Several authors highlight the usefulness of repurposing and/or repositioning molecular targets and chemotypes for new therapeutic uses. At the target level, the article by Kip Guy and colleagues present data on the potential development of human histone deacetylase inhibitors (HDACi) with appropriate specificity and potency against Trypanosoma brucei brucei, the causative agent of Human African trypanosomiasis. At the chemotype level, the groups of Diego Muñoz Torrero and Biot respectively utilize compounds and clinical candidates based on the 4-aminoquinoline template against Trypanosoma brucei spp while Jennifer Keiser and colleagues utilize compounds containing a peroxide warhead found in the antimalarial drug artemisinin against Schistosoma mansoni. Articles by Karl Werbovetz and colleagues on antileishmanial quinazolines as well as Vipan Kumar and colleagues on anti-Trichomonas vaginalis isatins provide additional examples of chemotypes that are being repositioned. The penultimate article by Timothy Egan and colleagues ably demonstrates how HTS and structure-activity relationship data can be mined and combined with Bayesian statistics to derive optimized activity models for predicting beta-haematin target inhibition and whole cell antiplasmodial activities. This transitions nicely into the last manuscript by John Overington and colleagues where attention is focused on a computational analysis of the relationship between target-class and physicochemical properties of antibacterial drugs. This analysis by Overington and colleagues provides a reality check on the widely held view that the poor success rate for antibacterials from screening approaches is due to the chemical space properties of screening collections.

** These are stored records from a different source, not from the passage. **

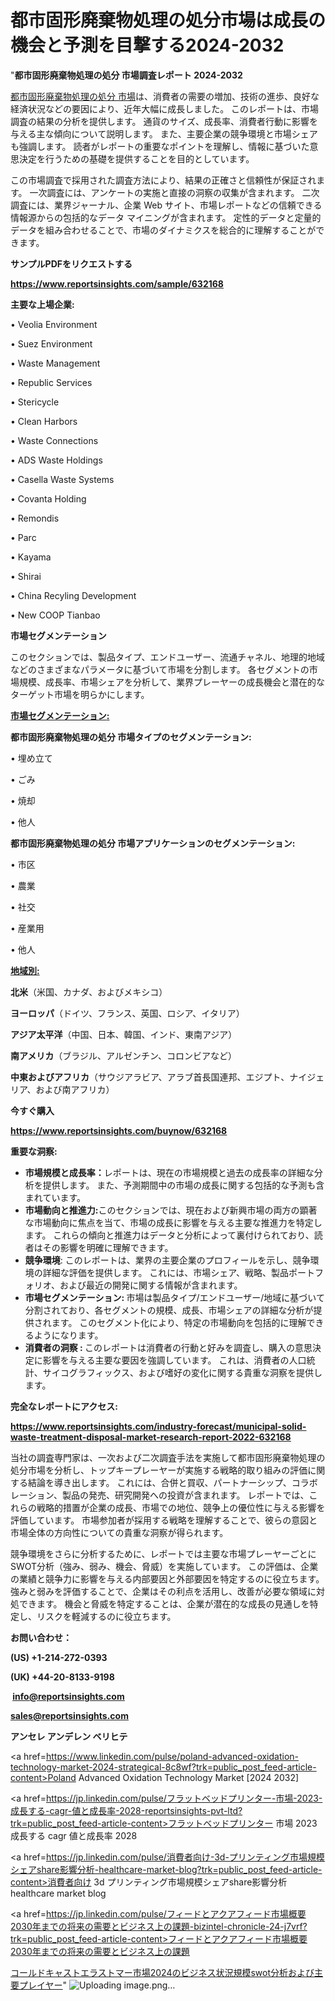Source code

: # 都市固形廃棄物処理の処分市場は成長の機会と予測を目撃する2024-2032

"<strong>都市固形廃棄物処理の処分 市場調査レポート 2024-2032</strong>

<a href=https://www.reportsinsights.com/sample/632168>都市固形廃棄物処理の処分 市場</a>は、消費者の需要の増加、技術の進歩、良好な経済状況などの要因により、近年大幅に成長しました。 このレポートは、市場調査の結果の分析を提供します。 通貨のサイズ、成長率、消費者行動に影響を与える主な傾向について説明します。 また、主要企業の競争環境と市場シェアも強調します。 読者がレポートの重要なポイントを理解し、情報に基づいた意思決定を行うための基礎を提供することを目的としています。

この市場調査で採用された調査方法により、結果の正確さと信頼性が保証されます。 一次調査には、アンケートの実施と直接の洞察の収集が含まれます。 二次調査には、業界ジャーナル、企業 Web サイト、市場レポートなどの信頼できる情報源からの包括的なデータ マイニングが含まれます。 定性的データと定量的データを組み合わせることで、市場のダイナミクスを総合的に理解することができます。

<strong><b>サンプルPDFをリクエストする</b></strong>

<a href=https://www.reportsinsights.com/sample/632168><strong><u>https://www.reportsinsights.com/sample/632168</u></strong></a>

<strong>主要な上場企業:</strong>

• Veolia Environment

• Suez Environment

• Waste Management

• Republic Services

• Stericycle

• Clean Harbors

• Waste Connections

• ADS Waste Holdings

• Casella Waste Systems

• Covanta Holding

• Remondis

• Parc

• Kayama

• Shirai

• China Recyling Development

• New COOP Tianbao

<strong>市場セグメンテーション</strong>

このセクションでは、製品タイプ、エンドユーザー、流通チャネル、地理的地域などのさまざまなパラメータに基づいて市場を分割します。 各セグメントの市場規模、成長率、市場シェアを分析して、業界プレーヤーの成長機会と潜在的なターゲット市場を明らかにします。

<strong><u>市場セグメンテーション</u></strong><strong><u>:</u></strong>

<strong>都市固形廃棄物処理の処分 市場タイプのセグメンテーション:</strong>

• 埋め立て

• ごみ

• 焼却

• 他人

<strong>都市固形廃棄物処理の処分 市場アプリケーションのセグメンテーション:</strong>

• 市区

• 農業

• 社交

• 産業用

• 他人

<strong><u>地域別</u></strong><strong><u>:</u></strong>

<strong>北米</strong>（米国、カナダ、およびメキシコ）

<strong>ヨーロッパ</strong>（ドイツ、フランス、英国、ロシア、イタリア）

<strong>アジア太平洋</strong>（中国、日本、韓国、インド、東南アジア）

<strong>南アメリカ</strong>（ブラジル、アルゼンチン、コロンビアなど）

<strong>中東およびアフリカ</strong>（サウジアラビア、アラブ首長国連邦、エジプト、ナイジェリア、および南アフリカ）

<strong>今すぐ購入</strong>

<a href=https://www.reportsinsights.com/buynow/632168><strong><u>https://www.reportsinsights.com/buynow/632168</u></strong></a>

<strong>重要な洞察:</strong>
<ul>
  <li><strong>市場規模と成長率：</strong>レポートは、現在の市場規模と過去の成長率の詳細な分析を提供します。 また、予測期間中の市場の成長に関する包括的な予測も含まれています。</li>
  <li><strong>市場動向と推進力:</strong>このセクションでは、現在および新興市場の両方の顕著な市場動向に焦点を当て、市場の成長に影響を与える主要な推進力を特定します。 これらの傾向と推進力はデータと分析によって裏付けられており、読者はその影響を明確に理解できます。</li>
  <li><strong>競争環境</strong>: このレポートは、業界の主要企業のプロフィールを示し、競争環境の詳細な評価を提供します。 これには、市場シェア、戦略、製品ポートフォリオ、および最近の開発に関する情報が含まれます。</li>
  <li><strong>市場セグメンテーション: </strong>市場は製品タイプ/エンドユーザー/地域に基づいて分割されており、各セグメントの規模、成長、市場シェアの詳細な分析が提供されます。 このセグメント化により、特定の市場動向を包括的に理解できるようになります。</li>
  <li><strong>消費者の洞察 : </strong>このレポートは消費者の行動と好みを調査し、購入の意思決定に影響を与える主要な要因を強調しています。 これは、消費者の人口統計、サイコグラフィックス、および嗜好の変化に関する貴重な洞察を提供します。</li>
</ul>
<strong>完全なレポートにアクセス:</strong>

<a href=https://www.reportsinsights.com/industry-forecast/municipal-solid-waste-treatment-disposal-market-research-report-2022-632168><strong><u><b>https://www.reportsinsights.com/industry-forecast/municipal-solid-waste-treatment-disposal-market-research-report-2022-632168</b></u></strong></a>

当社の調査専門家は、一次および二次調査手法を実施して都市固形廃棄物処理の処分市場を分析し、トップキープレーヤーが実施する戦略的取り組みの評価に関する結論を導き出します。 これには、合併と買収、パートナーシップ、コラボレーション、製品の発売、研究開発への投資が含まれます。 レポートでは、これらの戦略的措置が企業の成長、市場での地位、競争上の優位性に与える影響を評価しています。 市場参加者が採用する戦略を理解することで、彼らの意図と市場全体の方向性についての貴重な洞察が得られます。

競争環境をさらに分析するために、レポートでは主要な市場プレーヤーごとにSWOT分析（強み、弱み、機会、脅威）を実施しています。 この評価は、企業の業績と競争力に影響を与える内部要因と外部要因を特定するのに役立ちます。 強みと弱みを評価することで、企業はその利点を活用し、改善が必要な領域に対処できます。 機会と脅威を特定することは、企業が潜在的な成長の見通しを特定し、リスクを軽減するのに役立ちます。

<strong>お問い合わせ：</strong>

<strong>(US) +1-214-272-0393</strong>

<strong>(UK) +44-20-8133-9198</strong>

<strong> </strong><a href=info@reportsinsights.com><strong><u>info@reportsinsights.com</u></strong></a>

<a href=sales@reportsinsights.com><strong><u>sales@reportsinsights.com</u></strong></a>

<strong>アンセレ アンデレン ベリヒテ</strong>

<a href=https://www.linkedin.com/pulse/poland-advanced-oxidation-technology-market-2024-strategical-8c8wf?trk=public_post_feed-article-content>Poland Advanced Oxidation Technology Market [2024 2032]</a>

<a href=https://jp.linkedin.com/pulse/フラットベッドプリンター-市場-2023-成長する-cagr-値と成長率-2028-reportsinsights-pvt-ltd?trk=public_post_feed-article-content>フラットベッドプリンター 市場 2023 成長する cagr 値と成長率 2028</a>

<a href=https://jp.linkedin.com/pulse/消費者向け-3d-プリンティング市場規模シェアshare影響分析-healthcare-market-blog?trk=public_post_feed-article-content>消費者向け 3d プリンティング市場規模シェアshare影響分析 healthcare market blog</a>

<a href=https://jp.linkedin.com/pulse/フィードとアクアフィード市場概要2030年までの将来の需要とビジネス上の課題-bizintel-chronicle-24-j7vrf?trk=public_post_feed-article-content>フィードとアクアフィード市場概要2030年までの将来の需要とビジネス上の課題</a>

<a href=https://www.linkedin.com/pulse/コールドキャストエラストマー市場2024のビジネス状況規模swot分析および主要プレイヤー-infopulse-daily-360-5rtlf/>コールドキャストエラストマー市場2024のビジネス状況規模swot分析および主要プレイヤー</a>"
![Uploading image.png…]()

I sincerely hope that this special issue will contribute to attracting researchers to the field of drug discovery against tropical infectious diseases. Finally I would like to thank Prof Herbert Waldmann for inviting me to be the Guest Editor for this SIP.
Kelly Chibale Department of Chemistry and Institute of Infectious Disease and Molecular Medicine, University of Cape Town, Rondebosch 7701, South Africa; E-mail: [email protected].